Wednesday, September 24, 2008

The brain takes charge




Gray, boring, dull, yawing, blasé, undeveloped, unintentional, melancholy, haphazard, flippant,

casual, overcast, inactive

Inspiring isn’t?

I have spent the last few months floating along in a sort of limbo (not exactly the edge of hell type though) with the only intentional actions being:

- I make sure I have clean clothes for work

- I clean once a week

- I check out more books that I could possibly read from the library


Somewhere I lost some of my fervor for life and the magic of the little things has slowly been hazed over. I think about writing, I think about art, I think about sitting with a cup of tea and staring out the window or sending a card to my friend

…but so much of that is just like a bird that jumps out of the field and flutters in front of you and then vanishes.


Certainly I am not depressed. I am active, social, do plenty of stuff, I'm happy (though not content). It’s kinda like I’m on selective Jenny auto pilot. My brain knows I like incense so it has me light it at night. But it keeps me from writing under the influence of the smell. It knows I like chocolate pudding when I am pmsing so it has me go buy it- but I don’t pay attention to its chocolate-ness like I normally would.


Perhaps I put myself through too steep a gauntlet earlier this year in trying to figure out the answer to questions that I don’t know yet. I do that. Sometimes I say to myself when I am crying about something

“tsk- you are too intense. Stop the drama”

“But I like the intensity- it’s colorful”

“well sometimes it’s too much color”

“Impossible !” I say to myself. And I go on crying and reading and asking questions.

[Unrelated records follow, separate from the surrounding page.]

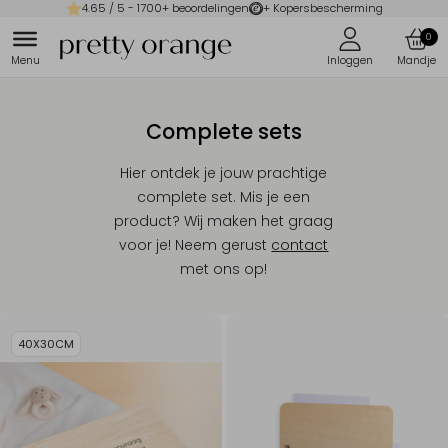
4.65
/ 5 -
1700
+ beoordelingen
+ Kopersbescherming
0
Complete sets
Hier ontdek je jouw prachtige
complete set. Mis je een
product? Wij maken het graag
voor je! Neem gerust
contact
met ons op!
40X30CM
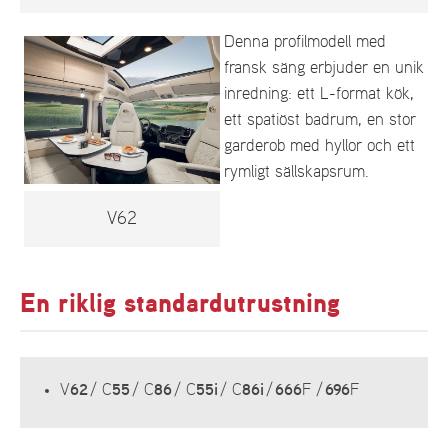
Denna profilmodell med
fransk säng erbjuder en unik
inredning: ett L-format kök,
ett spatiöst badrum, en stor
garderob med hyllor och ett
rymligt sällskapsrum.
V62
En riklig standardutrustning
V
62
/ C
55
/ C
86
/ C
55i
/ C
86i
/
666
F /
696
F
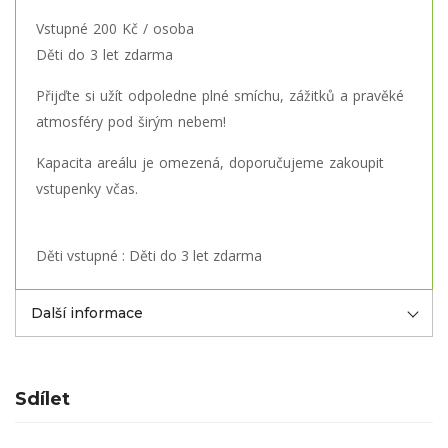
Vstupné 200 Kč / osoba
Děti do 3 let zdarma
Přijďte si užít odpoledne plné smíchu, zážitků a pravěké
atmosféry pod širým nebem!
Kapacita areálu je omezená, doporučujeme zakoupit
vstupenky včas.
Děti vstupné : Děti do 3 let zdarma
Další informace
Sdílet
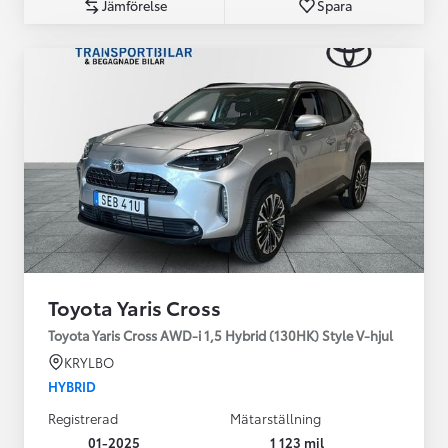
Jämförelse
Spara
Toyota Yaris Cross
Toyota Yaris Cross AWD-i 1,5 Hybrid (130HK) Style V-hjul
KRYLBO
HYBRID
Registrerad
Mätarställning
01-2025
1 123 mil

“This is ridiculous. GET OVER IT” because some part of me realizes that a good slap in the face is more effective than writing writing writing about something over and over again sometimes. Sometimes you just need to take a break from intensity to ENJOY the color it produces. Sometimes you just need a red balloon and a peaceful mind.


So maybe my few months of induced melancholy and a numbed mind was like my brain saying

“hello? Shut up- what you’re doing is impossible. Quite trying to be like a 70 year old sage with a 27 year old brain! It’s like trying to figure out how to do quantum physics when you can barely remember how to do long division.”

And then my brain slapped me.

And I was like

“ok”

Only I didn’t know my brain was having a conversation with me and I didn’t really know I agreed with it like a little kid nodding his head in agreement because all he wanted was to get to the end of the lecture and get a red balloon.


Only I think technically- I didn’t get a red balloon cause the last few months have been a little colorless. I think my brain thought that was necessary for my mind and I should do without.

What does it know? It’s only 27?


So there you have it. Last night I went to a coffee shop and sat and read for a bit and people watched and all of a sudden my fervor returned and I thought “HEY! Where's my RED BALLOON?!

and my mind was like "you agreed to give it up moron- your brain told you how tired it was"

and i was like "I WANT MY RED BALLOON BACK!!!" and right there in the coffee shop I slammed my book down and yelled and started pounding the table till someone brought me a red balloon and licorice tea and played some really good jazz music.


and I remembered how much I love people, and God, and reading, and learning. REALLY LOVE it.

And my brain just sighed….and was like “whatever. At least I got you to sit down for a bit.”


That’s when I concocted the whole story above -with my renewed creativity.